Las poligalacturonasas de plantas son agrupadas en tres clados, A, B y
C, de acuerdo a la comparación de sus secuencias de aminoácidos (Hadfield
y col., 1998). Sin embargo, esta clasificación no es absoluta, y podría no ser
suficiente, considerando el número creciente de secuencias de PGs en las
bases de datos. El clado A comprende genes que se expresan en frutos y
zonas de abscisión y dehiscencia, y los mismos codifican endo-PGs sin pre-
secuencia predicha. El clado B está formado por genes que codifican endo- y
exo-PGs con pre-secuencia y que actúan en los mismos tejidos y zonas de la
plantas que las proteínas del clado A. Finalmente, el clado C, comprende
genes que se sólo se expresarían en polen y aparentemente codifican para
exo-poligalacturonasas sin pre-secuencia predicha (Hadfield y col., 1998). Sin
embargo, es de destacar que existen reportes donde se detectó actividad exo-
poligalacturonasa asociada con la maduración de frutos (Pressey y Avants,
1978; Nogata y col., 1993; Brummell y col., 2004).
2.3.2. Poligalacturonasas y maduración de frutos
Las pectinas de la pared celular de frutos sufren un desensamblaje
particularmente extensivo durante los últimos estadios de maduración. Esta
importante depolimerización y degradación de pectinas está asociada con el
deterioro que sufren los frutos en los estadios sobremaduros (Huber y
O’Donoghue, 1993). Por otra parte, el desensamblaje de pectinas puede
incrementar la porosidad de la red de polisacáridos, dando lugar al
35
42. Introducción general
hinchamiento de la pared celular, fenómeno observado en numerosos frutos
durante el ablandamiento (Redgwell y col., 1997). Cabe destacar que, si bien
los cambios en la composición de los polisacáridos de pared son importantes
para las variaciones de textura observadas durante la maduración, no son los
únicos factores determinantes de la firmeza del fruto. Otros factores
contribuyentes deben ser tenidos en cuenta, particularmente la integridad de la
cutícula (Saladié y col., 2007) y la turgencia del fruto (Shackel y col., 1991,
Shiota y col., 2006).
El desensamblaje de pectinas dependiente de PG se estudió
principalmente durante la maduración de tomate, estableciéndose la
contribución de la actividad poligalacturonasa al ablandamiento asociado con la
maduración de este fruto. Si bien las PGs de plantas pueden ser parte de
grandes familias génicas (Hadfield y Bennett, 1998), en fruto de tomate el
ARNm de un solo miembro de la familia génica (PG2, número de acceso
P05117) se acumula durante la maduración. El aumento de la expresión de
dicho gen es paralelo al incremento de los niveles y actividad de la enzima
(Della Penna y col., 1986).
La poligalacturonasa de tomate fue la primera hidrolasa de pared
celular en ser examinada utilizando métodos transgénicos. En frutos en los
cuales la actividad PG fue suprimida mediante la expresión de un transgen
anti-sentido a niveles por debajo del 1% del valor presente en frutos salvajes,
la solubilidad de las pectinas no resultó afectada, pero no se observó
depolimerización de las pectinas solubilizadas (Smith y col., 1988). Estos frutos
transgénicos maduran normalmente, lo cual demuestra que no es necesaria
una actividad PG elevada para que se produzca la maduración del fruto. Por
36
43. Introducción general
otra parte, solo se observó una ligera disminución del ablandamiento de los
frutos transgénicos con respecto a los de tipo salvaje. A pesar de estos
resultados, se obtuvieron mejoras significativas en frutos transgénicos
procesados, y se observó un aumento en la viscosidad del jugo o de la pasta
preparada a partir de los mismos (Brummell y Labavitch, 1997).
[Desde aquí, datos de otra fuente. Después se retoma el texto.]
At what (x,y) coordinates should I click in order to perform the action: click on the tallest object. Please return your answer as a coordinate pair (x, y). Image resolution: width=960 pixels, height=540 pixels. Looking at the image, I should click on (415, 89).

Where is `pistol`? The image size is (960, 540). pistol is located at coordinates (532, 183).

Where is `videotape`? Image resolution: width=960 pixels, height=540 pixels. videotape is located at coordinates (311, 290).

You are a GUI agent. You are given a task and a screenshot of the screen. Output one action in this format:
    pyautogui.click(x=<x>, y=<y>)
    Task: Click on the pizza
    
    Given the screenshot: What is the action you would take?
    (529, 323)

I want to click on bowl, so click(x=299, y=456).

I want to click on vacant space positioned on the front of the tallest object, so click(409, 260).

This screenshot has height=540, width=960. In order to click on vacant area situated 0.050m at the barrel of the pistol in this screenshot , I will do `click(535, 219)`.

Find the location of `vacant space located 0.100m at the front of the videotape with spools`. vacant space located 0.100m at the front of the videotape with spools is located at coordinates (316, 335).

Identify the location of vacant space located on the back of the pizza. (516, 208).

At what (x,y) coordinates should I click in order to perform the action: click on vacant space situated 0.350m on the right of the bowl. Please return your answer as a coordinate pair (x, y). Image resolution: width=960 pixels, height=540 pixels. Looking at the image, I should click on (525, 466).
En otros estudios orientados a determinar el papel de PG en el
metabolismo de la pared celular durante la maduración, se utilizaron tomates
rin (ripening inhibitor). Estas plantas presentan una mutación en un gen
MADS-box (LeMADS-RIN), el cual se encuentra corriente arriba del control de
la maduración por etileno. Dicha mutación es responsable de que los frutos
fallen en la producción autocatalítica de etileno, tanto en la maduración como
en respuesta a la aplicación de etileno exógeno (Vrebalov y col., 2002). En
rin, el ARNm del gen endógeno de PG se acumula en niveles muy reducidos.
El tratamiento de frutos rin con etileno, no incrementa la acumulación de los
ARNm de PG, como ocurre normalmente en frutos de tomate del tipo salvaje
(Della Penna y col., 1987). Por otro lado, estos mismos frutos se
transformaron con una construcción génica formada por el gen de PG
fusionado al promotor del gen E8, el cual responde a etileno y propileno
(Giovannoni y col., 1989). En los frutos rin-transgénicos, tanto la expresión
génica de PG, como la actividad enzimática y la solubilización y
depolimerización de pectinas fueron restauradas hasta alcanzar valores
cercanos a los de frutos salvajes. Sin embargo, estos frutos no se ablandaron
ni presentaron alteraciones en otros parámetros de maduración, tales como la
acumulación de pigmentos o la producción de etileno.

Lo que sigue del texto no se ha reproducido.